Memory in Glean agents lets your agent keep track of what’s happened so far as it runs through its workflow. Think of memory as a “notebook” that your agent uses to remember inputs, outputs, and important information from each step.As your agent follows its instructions, it saves the details and results from every step in its memory. This means later steps can use what you or previous steps have already provided or discovered, without asking for it again.
A token is the basic unit of text that the LLM processes. It’s roughly analogous to a word or sub‑word fragment (for example, “un”, “break”, and “able” might each be separate tokens).
When you send a prompt or receive a response, the text is first converted into a sequence of tokens, which the model then analyzes and uses to generate a response.
Tokens determine how much “space” your input and output occupy within the agent’s memory. For performance reasons, Glean agents are limited to 128,000 tokens, or roughly 96,000 words.
When your agent runs, each step stores its outputs and any other relevant data in memory automatically.
Any step later in the workflow can look back at this memory to use information from previous steps, for example: using someone’s name collected in an early step for sending an email in a later step.
If you include a Sub-agent as a step, its “Respond” step outputs are saved to memory as well, so you can use the results from the Sub-agent just like results from normal steps.
How Search Results and Documents Are Added to Memory
By default, “Company search” steps retrieve “snippets” of documents, meaning they pick the most relevant parts of documents and only add those to the agent’s memory.
Company search can also be configured to read entire documents. This will consume a higher number of tokens, which can make the agent hit the token limit if there are a lot of searches.
Read document steps always read the entire contents of a document into the memory. For very long documents, this may use a lot of tokens.
To help prevent exceeding the token limit, agents will read only a portion of documents when the token limit is being approached. In these cases, you may see a warning similar to the image below:
Memory works automatically within Glean agents, you don’t have to set it up or manage it separately.
Every main agent and Sub-agent has access to the memory it needs, and returns its results to the parent agent’s memory at the end of its work.
The main agent can always use everything stored to make decisions or complete its tasks.
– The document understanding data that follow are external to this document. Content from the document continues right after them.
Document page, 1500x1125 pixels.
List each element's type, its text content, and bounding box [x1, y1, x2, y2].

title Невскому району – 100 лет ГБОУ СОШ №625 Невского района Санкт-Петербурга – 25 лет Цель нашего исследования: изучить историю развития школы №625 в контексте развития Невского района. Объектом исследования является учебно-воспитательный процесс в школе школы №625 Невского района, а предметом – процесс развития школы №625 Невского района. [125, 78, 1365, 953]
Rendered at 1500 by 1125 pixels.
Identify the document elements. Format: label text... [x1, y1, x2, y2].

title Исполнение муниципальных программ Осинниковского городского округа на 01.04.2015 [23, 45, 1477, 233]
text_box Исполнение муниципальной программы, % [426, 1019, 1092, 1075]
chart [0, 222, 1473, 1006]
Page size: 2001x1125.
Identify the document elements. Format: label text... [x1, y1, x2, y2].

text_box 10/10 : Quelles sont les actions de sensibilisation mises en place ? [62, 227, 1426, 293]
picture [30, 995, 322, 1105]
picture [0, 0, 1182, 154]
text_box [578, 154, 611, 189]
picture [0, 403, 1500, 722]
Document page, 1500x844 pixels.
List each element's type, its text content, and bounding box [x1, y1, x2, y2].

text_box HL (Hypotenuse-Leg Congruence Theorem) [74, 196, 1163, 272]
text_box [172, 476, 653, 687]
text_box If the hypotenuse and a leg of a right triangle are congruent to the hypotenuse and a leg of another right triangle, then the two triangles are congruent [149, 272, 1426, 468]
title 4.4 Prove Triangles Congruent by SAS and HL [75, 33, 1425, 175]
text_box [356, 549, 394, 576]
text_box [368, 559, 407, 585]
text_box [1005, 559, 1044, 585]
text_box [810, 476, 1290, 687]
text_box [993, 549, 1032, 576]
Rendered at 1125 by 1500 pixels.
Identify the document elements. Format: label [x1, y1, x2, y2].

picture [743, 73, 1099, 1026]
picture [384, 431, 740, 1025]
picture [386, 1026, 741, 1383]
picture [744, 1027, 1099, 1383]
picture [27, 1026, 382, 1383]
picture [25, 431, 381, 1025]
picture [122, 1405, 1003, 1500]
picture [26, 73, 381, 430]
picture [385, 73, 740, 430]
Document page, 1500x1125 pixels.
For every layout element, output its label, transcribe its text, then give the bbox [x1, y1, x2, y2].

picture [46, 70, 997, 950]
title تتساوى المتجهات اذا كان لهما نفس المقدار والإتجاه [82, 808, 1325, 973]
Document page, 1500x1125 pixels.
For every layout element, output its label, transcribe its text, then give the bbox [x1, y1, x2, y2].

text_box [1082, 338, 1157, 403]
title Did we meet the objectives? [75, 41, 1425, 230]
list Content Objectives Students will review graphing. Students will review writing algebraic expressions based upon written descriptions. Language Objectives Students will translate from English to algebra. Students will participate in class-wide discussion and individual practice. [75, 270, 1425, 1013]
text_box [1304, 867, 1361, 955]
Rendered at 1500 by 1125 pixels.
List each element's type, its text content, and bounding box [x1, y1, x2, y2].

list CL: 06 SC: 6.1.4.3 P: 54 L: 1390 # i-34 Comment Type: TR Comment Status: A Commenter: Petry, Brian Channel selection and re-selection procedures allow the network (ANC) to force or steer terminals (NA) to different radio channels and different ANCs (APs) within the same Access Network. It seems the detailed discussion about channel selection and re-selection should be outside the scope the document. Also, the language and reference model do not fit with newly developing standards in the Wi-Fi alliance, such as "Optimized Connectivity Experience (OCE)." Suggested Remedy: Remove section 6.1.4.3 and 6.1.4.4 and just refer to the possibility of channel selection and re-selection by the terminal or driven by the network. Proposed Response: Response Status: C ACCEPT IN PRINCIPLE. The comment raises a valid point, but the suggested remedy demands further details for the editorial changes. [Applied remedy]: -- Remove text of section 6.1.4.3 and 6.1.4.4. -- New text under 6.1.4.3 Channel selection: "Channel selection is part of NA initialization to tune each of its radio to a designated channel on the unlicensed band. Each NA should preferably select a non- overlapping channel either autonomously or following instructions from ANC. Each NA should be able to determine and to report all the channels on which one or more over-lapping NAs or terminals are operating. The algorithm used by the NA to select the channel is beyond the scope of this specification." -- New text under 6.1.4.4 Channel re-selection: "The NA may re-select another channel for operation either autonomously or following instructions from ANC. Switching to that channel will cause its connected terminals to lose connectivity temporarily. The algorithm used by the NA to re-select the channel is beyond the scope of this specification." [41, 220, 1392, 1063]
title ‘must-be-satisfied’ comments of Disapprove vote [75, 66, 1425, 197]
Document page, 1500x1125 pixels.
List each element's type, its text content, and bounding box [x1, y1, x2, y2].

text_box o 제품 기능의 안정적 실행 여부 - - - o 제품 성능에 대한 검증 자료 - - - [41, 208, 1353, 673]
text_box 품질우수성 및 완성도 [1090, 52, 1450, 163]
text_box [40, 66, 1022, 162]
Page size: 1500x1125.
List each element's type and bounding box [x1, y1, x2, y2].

If you have turned off conversation history, Glean will still retain memory for up to 2 hours. This memory is only available for follow up actions in the agent.
You can control how each step in your agent uses memory. By managing memory on a per-action basis, you decide how much information from earlier steps should be available to the AI when it carries out a specific action. This can help your agent focus only on what’s relevant, especially in complex workflows or when you want to reduce the amount of data sent for each step.
In the agent builder, select the action you want to manage.
In the menu in the upper right corner of the action’s menu, select Advanced settings.
Under the Manage memory section, select your desired memory configuration.